→ TASK PROMPT:
Return verbatim all lines from the first one in the records to the line with "Figure 3. SNP", both ends kept.
__________________________________________________
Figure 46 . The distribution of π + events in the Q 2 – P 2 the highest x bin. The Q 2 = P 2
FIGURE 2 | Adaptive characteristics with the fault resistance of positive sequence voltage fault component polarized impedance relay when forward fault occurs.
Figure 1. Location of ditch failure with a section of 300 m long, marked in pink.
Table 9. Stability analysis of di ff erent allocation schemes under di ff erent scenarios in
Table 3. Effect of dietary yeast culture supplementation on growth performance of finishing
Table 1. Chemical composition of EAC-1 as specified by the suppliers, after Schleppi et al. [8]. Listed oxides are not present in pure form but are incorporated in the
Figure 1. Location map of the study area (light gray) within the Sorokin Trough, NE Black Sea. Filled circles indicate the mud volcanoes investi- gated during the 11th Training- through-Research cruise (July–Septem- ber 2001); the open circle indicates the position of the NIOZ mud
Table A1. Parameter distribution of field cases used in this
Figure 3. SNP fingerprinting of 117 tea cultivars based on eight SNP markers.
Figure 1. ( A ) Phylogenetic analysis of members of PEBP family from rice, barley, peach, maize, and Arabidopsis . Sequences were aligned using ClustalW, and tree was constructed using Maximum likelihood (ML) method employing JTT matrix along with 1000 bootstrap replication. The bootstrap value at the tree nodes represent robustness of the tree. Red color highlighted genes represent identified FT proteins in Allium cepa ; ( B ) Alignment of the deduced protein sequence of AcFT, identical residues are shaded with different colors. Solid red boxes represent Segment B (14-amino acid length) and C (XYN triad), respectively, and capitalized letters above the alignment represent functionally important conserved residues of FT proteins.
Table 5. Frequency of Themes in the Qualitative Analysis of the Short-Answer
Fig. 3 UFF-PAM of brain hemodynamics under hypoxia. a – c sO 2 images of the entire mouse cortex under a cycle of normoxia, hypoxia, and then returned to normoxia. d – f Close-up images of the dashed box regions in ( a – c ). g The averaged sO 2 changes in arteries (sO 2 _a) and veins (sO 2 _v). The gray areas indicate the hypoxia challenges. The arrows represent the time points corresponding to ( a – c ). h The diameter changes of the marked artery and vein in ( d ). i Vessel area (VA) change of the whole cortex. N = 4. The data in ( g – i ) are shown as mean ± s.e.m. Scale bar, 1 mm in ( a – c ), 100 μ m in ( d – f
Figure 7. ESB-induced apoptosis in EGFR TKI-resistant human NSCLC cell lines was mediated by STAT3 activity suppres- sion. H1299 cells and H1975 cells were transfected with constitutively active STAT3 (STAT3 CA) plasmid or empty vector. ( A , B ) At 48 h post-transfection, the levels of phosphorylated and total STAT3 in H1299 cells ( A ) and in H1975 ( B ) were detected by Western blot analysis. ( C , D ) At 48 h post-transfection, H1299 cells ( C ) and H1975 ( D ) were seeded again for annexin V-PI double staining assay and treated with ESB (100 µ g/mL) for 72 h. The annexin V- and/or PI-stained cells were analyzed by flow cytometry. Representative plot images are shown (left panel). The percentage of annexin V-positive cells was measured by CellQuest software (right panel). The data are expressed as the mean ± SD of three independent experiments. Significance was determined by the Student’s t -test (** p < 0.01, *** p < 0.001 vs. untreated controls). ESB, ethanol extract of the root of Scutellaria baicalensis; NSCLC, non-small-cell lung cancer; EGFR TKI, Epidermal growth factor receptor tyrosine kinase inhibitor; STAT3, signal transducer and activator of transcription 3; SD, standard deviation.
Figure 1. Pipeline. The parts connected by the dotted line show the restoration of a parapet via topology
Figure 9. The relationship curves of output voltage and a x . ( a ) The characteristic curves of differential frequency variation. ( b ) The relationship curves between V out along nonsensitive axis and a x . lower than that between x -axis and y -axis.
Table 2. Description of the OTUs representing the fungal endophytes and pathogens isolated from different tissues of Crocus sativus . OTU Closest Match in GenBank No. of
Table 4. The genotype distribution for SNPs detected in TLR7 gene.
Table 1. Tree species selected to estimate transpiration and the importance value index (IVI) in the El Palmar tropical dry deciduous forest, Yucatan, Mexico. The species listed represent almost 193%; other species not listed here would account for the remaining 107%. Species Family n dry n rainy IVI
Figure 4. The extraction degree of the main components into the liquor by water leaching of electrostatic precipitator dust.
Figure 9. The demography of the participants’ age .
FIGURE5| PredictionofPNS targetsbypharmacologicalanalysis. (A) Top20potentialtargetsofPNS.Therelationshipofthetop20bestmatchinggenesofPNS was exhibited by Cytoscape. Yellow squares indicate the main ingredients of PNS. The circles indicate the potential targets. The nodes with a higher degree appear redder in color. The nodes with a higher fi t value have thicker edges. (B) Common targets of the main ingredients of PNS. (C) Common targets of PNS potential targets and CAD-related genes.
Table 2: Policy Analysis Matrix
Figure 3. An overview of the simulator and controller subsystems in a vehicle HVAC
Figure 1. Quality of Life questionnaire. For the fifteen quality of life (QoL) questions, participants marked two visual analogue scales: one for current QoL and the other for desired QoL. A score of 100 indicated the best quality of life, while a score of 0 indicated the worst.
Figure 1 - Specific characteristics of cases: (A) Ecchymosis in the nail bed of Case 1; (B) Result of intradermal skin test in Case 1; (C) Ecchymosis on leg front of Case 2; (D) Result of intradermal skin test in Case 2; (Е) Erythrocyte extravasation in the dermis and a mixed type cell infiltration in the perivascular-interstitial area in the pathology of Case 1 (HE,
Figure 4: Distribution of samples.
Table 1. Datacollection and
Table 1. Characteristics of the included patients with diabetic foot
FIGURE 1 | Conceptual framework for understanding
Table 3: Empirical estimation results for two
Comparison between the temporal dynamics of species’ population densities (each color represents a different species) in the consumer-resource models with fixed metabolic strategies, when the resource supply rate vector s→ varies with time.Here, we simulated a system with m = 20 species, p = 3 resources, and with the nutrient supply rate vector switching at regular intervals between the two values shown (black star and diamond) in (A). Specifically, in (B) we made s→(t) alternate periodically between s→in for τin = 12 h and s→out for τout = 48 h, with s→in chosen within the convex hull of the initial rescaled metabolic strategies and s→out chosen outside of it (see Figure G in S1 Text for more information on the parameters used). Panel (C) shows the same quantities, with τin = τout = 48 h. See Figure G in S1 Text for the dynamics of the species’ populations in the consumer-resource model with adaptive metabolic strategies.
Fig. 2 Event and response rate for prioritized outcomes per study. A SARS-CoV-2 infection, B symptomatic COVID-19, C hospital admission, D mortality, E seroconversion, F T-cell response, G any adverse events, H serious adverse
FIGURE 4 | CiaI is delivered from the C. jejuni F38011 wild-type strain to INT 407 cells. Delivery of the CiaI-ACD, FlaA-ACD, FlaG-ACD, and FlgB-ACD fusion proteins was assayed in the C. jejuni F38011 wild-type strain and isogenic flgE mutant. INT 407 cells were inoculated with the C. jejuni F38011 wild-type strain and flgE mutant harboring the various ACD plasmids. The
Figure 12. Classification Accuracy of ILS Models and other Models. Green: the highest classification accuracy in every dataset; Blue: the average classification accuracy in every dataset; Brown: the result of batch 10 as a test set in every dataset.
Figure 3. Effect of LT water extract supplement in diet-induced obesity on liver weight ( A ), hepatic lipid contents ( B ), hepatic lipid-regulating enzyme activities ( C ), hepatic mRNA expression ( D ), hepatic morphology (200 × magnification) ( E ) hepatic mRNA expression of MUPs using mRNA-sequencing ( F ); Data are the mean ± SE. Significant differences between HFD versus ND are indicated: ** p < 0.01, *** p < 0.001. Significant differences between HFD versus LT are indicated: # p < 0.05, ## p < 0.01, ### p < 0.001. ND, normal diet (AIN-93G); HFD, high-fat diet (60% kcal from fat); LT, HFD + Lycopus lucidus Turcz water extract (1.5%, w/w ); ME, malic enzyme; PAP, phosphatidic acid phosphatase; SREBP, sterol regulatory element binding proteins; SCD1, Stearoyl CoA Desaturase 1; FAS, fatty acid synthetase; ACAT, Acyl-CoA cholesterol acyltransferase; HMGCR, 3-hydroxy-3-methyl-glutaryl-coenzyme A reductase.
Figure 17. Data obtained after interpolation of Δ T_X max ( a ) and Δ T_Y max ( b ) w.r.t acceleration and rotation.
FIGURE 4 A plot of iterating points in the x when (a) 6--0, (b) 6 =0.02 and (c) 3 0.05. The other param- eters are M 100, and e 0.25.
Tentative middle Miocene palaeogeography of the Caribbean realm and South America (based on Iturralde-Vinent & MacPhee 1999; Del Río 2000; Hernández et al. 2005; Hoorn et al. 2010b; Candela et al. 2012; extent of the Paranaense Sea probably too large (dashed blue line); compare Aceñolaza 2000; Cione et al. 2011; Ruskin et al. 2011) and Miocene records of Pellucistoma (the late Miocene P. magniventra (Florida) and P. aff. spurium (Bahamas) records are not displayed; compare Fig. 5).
__________________________________________________
→ YOUR RESPONSE:
Figure 46 . The distribution of π + events in the Q 2 – P 2 the highest x bin. The Q 2 = P 2
FIGURE 2 | Adaptive characteristics with the fault resistance of positive sequence voltage fault component polarized impedance relay when forward fault occurs.
Figure 1. Location of ditch failure with a section of 300 m long, marked in pink.
Table 9. Stability analysis of di ff erent allocation schemes under di ff erent scenarios in
Table 3. Effect of dietary yeast culture supplementation on growth performance of finishing
Table 1. Chemical composition of EAC-1 as specified by the suppliers, after Schleppi et al. [8]. Listed oxides are not present in pure form but are incorporated in the
Figure 1. Location map of the study area (light gray) within the Sorokin Trough, NE Black Sea. Filled circles indicate the mud volcanoes investi- gated during the 11th Training- through-Research cruise (July–Septem- ber 2001); the open circle indicates the position of the NIOZ mud
Table A1. Parameter distribution of field cases used in this
Figure 3. SNP fingerprinting of 117 tea cultivars based on eight SNP markers.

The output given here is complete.